This episode of “Longines Chronoscope” features journalists William Bradford Huie and Henry Hazlitt interviewing Texas Attorney General Price Daniel in 1952. Attorney General Daniel discusses his ongoing campaign for the U.S. Senate, his battle against organized crime in Texas, and his involvement in the controversial Supreme Court ruling in the Tidelands Controversy. Daniel states that the most serious problem that the people of the United States face in 1952 is “to get rid of some of this concentration of power in Washington. We have too much power centralized in our national sovereign.”
Marion Price Daniel, Sr. served Texas for forty years, holding a number of offices at the state and national level.

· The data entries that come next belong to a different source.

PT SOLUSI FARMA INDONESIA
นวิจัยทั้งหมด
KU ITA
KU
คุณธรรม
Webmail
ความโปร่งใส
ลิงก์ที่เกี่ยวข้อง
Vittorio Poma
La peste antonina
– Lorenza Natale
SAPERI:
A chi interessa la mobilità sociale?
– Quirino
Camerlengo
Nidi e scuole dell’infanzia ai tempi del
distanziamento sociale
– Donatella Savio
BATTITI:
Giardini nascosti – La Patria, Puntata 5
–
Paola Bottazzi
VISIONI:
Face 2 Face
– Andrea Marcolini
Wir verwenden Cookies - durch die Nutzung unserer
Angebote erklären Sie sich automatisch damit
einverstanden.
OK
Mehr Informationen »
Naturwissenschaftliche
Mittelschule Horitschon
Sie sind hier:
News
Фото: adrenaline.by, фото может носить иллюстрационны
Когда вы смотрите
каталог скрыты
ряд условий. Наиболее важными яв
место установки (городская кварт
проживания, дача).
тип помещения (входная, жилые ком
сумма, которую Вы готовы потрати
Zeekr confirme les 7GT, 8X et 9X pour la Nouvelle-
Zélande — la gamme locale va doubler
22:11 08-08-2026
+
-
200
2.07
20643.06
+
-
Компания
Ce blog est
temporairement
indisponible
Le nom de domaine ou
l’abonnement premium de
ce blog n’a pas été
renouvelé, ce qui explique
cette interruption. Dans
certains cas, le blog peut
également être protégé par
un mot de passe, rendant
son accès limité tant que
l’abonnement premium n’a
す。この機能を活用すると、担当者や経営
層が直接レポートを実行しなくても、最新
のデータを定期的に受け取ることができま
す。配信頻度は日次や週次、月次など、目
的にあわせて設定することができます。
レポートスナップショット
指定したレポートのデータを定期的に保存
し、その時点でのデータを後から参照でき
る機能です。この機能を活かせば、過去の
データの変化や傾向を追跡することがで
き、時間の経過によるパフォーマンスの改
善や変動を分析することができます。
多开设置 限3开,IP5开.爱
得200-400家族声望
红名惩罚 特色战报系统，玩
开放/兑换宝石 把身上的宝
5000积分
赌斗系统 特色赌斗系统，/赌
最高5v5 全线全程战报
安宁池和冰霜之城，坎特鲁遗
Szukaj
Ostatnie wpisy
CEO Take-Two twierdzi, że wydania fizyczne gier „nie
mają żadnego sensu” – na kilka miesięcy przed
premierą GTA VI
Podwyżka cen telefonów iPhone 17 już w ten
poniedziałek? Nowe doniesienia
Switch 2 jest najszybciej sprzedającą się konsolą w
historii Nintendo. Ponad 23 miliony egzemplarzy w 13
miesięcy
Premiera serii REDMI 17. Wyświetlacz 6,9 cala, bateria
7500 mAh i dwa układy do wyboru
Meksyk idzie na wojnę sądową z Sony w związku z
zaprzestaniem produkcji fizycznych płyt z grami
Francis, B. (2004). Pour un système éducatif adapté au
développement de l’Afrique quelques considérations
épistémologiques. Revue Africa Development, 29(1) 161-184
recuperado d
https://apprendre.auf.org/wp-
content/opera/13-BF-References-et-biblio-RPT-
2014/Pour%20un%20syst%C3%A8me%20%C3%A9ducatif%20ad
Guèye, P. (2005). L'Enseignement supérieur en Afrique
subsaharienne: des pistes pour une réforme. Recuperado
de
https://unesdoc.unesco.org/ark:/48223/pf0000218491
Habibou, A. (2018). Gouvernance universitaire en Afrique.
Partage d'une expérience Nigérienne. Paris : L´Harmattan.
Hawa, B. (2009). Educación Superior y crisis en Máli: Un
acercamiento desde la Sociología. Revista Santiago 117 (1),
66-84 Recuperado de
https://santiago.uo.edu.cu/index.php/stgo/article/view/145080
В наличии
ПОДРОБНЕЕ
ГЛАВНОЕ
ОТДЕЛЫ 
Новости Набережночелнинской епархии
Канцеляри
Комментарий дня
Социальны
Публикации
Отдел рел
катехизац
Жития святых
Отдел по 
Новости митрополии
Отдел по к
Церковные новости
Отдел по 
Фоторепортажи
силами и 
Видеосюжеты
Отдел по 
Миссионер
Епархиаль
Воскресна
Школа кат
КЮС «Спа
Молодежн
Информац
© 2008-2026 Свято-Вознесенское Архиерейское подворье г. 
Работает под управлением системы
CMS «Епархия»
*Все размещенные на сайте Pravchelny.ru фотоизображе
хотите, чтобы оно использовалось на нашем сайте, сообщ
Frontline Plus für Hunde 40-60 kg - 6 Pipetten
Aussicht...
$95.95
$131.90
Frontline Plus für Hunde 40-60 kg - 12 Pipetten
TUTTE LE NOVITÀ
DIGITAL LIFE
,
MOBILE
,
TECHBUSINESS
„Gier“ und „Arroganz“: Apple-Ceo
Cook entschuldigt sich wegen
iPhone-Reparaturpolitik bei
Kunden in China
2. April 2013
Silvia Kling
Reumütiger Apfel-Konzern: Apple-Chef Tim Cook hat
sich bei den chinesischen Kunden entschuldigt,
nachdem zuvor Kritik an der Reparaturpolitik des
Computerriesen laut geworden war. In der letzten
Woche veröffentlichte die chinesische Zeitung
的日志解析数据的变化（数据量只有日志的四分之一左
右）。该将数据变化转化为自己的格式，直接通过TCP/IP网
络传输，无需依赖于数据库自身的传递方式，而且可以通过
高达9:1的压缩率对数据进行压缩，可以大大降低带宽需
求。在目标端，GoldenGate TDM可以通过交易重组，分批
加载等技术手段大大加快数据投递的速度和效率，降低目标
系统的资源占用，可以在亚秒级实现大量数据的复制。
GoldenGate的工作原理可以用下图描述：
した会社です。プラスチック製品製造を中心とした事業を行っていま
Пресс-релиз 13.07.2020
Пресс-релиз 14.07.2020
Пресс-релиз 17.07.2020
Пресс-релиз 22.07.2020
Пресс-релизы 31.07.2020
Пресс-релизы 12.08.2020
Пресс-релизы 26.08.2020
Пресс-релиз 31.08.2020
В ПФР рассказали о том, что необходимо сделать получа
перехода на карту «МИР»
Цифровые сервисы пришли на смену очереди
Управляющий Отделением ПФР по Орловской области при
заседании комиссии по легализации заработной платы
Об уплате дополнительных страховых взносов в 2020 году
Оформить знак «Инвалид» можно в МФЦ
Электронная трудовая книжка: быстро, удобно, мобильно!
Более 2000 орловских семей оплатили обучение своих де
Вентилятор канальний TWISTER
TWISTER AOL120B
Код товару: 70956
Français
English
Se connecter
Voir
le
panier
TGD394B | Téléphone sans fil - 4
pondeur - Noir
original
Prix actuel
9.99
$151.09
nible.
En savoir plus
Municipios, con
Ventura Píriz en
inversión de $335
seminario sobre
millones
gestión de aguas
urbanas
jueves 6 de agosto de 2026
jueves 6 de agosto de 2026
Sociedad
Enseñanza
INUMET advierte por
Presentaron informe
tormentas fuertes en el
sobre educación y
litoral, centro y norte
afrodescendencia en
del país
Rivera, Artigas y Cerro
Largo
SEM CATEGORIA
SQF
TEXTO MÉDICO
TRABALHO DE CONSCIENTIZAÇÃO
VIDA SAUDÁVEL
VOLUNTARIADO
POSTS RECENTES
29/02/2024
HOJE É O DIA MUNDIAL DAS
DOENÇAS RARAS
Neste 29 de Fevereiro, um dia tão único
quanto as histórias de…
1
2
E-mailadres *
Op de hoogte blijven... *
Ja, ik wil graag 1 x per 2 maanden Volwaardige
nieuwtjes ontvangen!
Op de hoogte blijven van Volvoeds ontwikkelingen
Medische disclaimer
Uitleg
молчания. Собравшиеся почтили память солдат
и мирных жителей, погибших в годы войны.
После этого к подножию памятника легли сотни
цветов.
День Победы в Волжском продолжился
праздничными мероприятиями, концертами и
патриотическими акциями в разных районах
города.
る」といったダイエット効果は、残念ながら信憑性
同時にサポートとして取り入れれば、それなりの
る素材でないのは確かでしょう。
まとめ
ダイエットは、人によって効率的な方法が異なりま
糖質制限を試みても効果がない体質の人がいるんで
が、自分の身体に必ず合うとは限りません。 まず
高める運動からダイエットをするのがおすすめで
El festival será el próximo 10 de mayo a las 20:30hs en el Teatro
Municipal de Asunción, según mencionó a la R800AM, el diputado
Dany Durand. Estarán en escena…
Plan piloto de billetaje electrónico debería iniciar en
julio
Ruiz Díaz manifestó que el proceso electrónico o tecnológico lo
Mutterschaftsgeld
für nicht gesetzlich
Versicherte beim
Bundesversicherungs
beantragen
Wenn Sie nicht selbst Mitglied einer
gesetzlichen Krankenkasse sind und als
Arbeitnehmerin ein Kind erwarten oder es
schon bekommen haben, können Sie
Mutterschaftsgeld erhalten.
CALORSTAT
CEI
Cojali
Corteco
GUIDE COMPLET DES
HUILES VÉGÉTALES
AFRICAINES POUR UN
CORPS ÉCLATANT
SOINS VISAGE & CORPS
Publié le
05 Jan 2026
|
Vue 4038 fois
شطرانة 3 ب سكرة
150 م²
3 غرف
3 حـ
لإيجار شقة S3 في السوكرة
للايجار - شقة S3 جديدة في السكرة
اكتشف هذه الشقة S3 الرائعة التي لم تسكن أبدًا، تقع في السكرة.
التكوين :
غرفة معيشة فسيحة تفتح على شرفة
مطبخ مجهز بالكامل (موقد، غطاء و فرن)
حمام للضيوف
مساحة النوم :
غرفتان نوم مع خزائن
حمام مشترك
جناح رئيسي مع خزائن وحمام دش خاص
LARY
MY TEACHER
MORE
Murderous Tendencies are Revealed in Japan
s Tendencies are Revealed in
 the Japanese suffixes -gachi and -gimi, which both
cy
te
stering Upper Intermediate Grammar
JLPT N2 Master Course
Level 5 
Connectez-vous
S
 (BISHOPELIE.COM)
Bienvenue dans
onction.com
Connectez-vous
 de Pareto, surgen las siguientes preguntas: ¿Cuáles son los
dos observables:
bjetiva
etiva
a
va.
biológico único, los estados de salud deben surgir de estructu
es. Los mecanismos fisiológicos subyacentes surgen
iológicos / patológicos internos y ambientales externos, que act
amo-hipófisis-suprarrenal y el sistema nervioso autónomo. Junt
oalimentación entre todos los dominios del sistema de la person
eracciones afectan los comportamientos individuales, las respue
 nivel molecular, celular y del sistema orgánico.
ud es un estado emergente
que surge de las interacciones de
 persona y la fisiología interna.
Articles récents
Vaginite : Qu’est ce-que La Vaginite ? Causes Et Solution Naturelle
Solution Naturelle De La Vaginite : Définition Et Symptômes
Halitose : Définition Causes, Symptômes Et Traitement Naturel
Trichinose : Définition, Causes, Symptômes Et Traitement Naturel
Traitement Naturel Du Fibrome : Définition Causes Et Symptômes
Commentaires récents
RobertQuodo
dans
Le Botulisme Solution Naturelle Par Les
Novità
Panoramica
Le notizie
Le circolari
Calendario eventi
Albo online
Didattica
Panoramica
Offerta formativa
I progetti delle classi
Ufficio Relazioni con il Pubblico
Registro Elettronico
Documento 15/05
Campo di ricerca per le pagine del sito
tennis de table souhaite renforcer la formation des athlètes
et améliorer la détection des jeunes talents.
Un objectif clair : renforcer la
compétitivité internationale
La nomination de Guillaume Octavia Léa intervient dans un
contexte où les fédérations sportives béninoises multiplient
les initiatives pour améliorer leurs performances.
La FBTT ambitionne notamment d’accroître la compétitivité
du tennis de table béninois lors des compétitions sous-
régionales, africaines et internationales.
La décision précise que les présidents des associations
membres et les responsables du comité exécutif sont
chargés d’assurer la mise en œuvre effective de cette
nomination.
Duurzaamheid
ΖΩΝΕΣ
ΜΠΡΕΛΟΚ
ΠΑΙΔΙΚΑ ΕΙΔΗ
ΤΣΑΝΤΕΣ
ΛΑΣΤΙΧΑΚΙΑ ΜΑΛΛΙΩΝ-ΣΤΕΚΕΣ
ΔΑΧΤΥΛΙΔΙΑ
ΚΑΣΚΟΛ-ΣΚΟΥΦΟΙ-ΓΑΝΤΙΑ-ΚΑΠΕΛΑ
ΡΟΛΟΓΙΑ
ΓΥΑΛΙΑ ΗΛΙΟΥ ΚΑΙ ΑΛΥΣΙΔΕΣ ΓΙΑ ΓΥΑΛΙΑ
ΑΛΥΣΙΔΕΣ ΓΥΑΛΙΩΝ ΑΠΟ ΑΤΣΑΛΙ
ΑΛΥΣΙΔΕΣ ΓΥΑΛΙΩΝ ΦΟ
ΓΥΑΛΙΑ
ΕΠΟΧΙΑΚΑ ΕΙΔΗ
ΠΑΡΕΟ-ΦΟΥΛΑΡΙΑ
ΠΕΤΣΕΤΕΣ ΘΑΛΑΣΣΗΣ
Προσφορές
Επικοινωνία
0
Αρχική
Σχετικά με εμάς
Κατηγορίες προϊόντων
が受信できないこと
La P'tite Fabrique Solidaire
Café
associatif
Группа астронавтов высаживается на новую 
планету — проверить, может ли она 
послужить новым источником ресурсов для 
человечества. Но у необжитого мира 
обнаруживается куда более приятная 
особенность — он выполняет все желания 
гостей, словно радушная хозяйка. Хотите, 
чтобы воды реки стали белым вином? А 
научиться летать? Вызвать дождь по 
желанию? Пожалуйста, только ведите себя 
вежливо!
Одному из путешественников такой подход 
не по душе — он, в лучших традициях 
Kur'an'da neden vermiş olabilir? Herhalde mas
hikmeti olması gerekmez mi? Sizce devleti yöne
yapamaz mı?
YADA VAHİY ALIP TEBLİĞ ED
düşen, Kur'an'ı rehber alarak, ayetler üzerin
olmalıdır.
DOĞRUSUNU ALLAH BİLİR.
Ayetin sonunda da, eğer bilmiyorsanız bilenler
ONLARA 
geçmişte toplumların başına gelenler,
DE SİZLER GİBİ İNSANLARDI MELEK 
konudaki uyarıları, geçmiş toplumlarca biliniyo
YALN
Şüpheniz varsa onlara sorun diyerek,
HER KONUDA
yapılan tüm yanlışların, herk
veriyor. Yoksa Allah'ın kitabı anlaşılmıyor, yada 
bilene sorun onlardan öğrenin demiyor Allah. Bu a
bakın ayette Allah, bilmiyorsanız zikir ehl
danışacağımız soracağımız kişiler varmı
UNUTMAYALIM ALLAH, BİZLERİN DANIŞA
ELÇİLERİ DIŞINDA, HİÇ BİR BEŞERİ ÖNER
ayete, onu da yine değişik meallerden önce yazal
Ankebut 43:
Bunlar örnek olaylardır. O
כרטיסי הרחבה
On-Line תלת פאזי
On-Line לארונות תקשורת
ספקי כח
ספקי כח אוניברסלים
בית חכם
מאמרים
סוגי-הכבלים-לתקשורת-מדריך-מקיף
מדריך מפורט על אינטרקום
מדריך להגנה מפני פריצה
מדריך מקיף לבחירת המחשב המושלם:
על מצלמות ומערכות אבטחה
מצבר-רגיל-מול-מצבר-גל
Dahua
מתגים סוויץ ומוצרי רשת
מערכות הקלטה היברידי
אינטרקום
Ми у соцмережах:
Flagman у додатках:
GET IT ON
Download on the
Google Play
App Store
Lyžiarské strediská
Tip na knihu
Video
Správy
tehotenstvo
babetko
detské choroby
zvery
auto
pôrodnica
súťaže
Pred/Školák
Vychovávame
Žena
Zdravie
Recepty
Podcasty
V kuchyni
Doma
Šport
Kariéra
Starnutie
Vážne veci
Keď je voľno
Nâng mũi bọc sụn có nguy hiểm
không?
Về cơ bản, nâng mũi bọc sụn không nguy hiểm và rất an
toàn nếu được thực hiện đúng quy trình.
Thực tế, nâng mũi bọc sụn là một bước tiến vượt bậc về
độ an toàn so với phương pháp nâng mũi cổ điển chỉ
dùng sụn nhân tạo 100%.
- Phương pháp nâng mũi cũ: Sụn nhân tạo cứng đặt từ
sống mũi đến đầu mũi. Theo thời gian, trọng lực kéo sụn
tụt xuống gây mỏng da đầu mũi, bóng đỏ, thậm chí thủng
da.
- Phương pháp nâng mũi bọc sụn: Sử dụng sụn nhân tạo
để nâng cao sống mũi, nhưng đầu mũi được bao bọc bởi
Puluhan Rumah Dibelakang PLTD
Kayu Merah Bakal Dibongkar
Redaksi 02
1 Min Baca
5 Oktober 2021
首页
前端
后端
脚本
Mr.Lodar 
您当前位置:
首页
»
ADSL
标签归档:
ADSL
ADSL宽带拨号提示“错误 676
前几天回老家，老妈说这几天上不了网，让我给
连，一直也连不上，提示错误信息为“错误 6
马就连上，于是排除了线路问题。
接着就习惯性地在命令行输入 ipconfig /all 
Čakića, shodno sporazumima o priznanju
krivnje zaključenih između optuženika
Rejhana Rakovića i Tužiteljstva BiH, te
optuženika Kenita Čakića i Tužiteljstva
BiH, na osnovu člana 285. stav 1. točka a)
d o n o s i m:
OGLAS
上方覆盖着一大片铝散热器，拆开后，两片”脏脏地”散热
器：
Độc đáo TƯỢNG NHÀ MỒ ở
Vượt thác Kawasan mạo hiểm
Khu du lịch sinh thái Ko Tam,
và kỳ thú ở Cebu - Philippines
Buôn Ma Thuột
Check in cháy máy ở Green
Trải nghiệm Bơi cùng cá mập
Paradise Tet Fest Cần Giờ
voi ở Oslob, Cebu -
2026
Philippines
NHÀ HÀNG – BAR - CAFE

Daniel was born in Dayton, Texas on October 10, 1910, earned his law degree from Baylor University in 1932, and worked as a defense attorney in Liberty, TX, until his election to the Texas House of Representatives in 1938. His political career then steadily advanced: he was elected Speaker of the Texas House of Representatives in 1943, Texas Attorney General in 1947, and U.S. Senator from Texas in 1952. In 1957 he was elected Governor of Texas, a position he held until 1963. From 1967 to 1969 he headed the Office of Emergency Preparedness under President Lyndon B. Johnson, and from 1971 to 1978 served as Associate Justice of the Texas Supreme Court. Some endeavors for which Price Daniel became best known are his defense of Texas ownership of its tidelands, his defense of the University of Texas Law School in the 1950 Sweatt v. Painter desegregation case, his staunch opposition to a state sales tax, and his key role in the construction of the Texas State and Library Archives building on the Capitol grounds. Price Daniel died in 1988 and is buried on his family ranch in Liberty.
The Tidelands Oil Case was part of a larger tidelands controversy where the United States government began reacquiring submerged land from various state seashores. Texas became involved when oil was discovered in these areas under dispute, specifically between low tide and three leagues (10.35 miles) from shore. This land, some 2,440,650 acres, was mapped out by Sam Houston soon after Texas gained its independence from Mexico in 1836. The United States and President Andrew Jackson recognized this boundary, along with Texas' independence in 1837. The boundary was also recognized by President James K. Polk and the Supreme Court upon Texas' annexation in 1845. The School Land Board was eventually allowed to sell mineral leases with all earnings used for public schools.
1946 saw a Congressional bill pass that favored California's (a state undergoing similar disputes) claim to submerged land only for it to be vetoed by President Harry Truman. However, Texas was viewed as a special case by many, including Truman, due to the state joining voluntarily as an independent entity. Truman eventually recanted this view after his 1948 reelction. Texas was brought to court by the attorney general, under Truman's guidance. The matter was wrought over in various government branches, and a clear resolution was not reached until 1953 when President Dwight D. Eisenhower signed a bill protecting Texas' ownership. Unfortunately, the matter was again brought up in Congress and once more in the Supreme Court where Texas successfully defended its claim in 1960, a decision that forevermore validated the claim.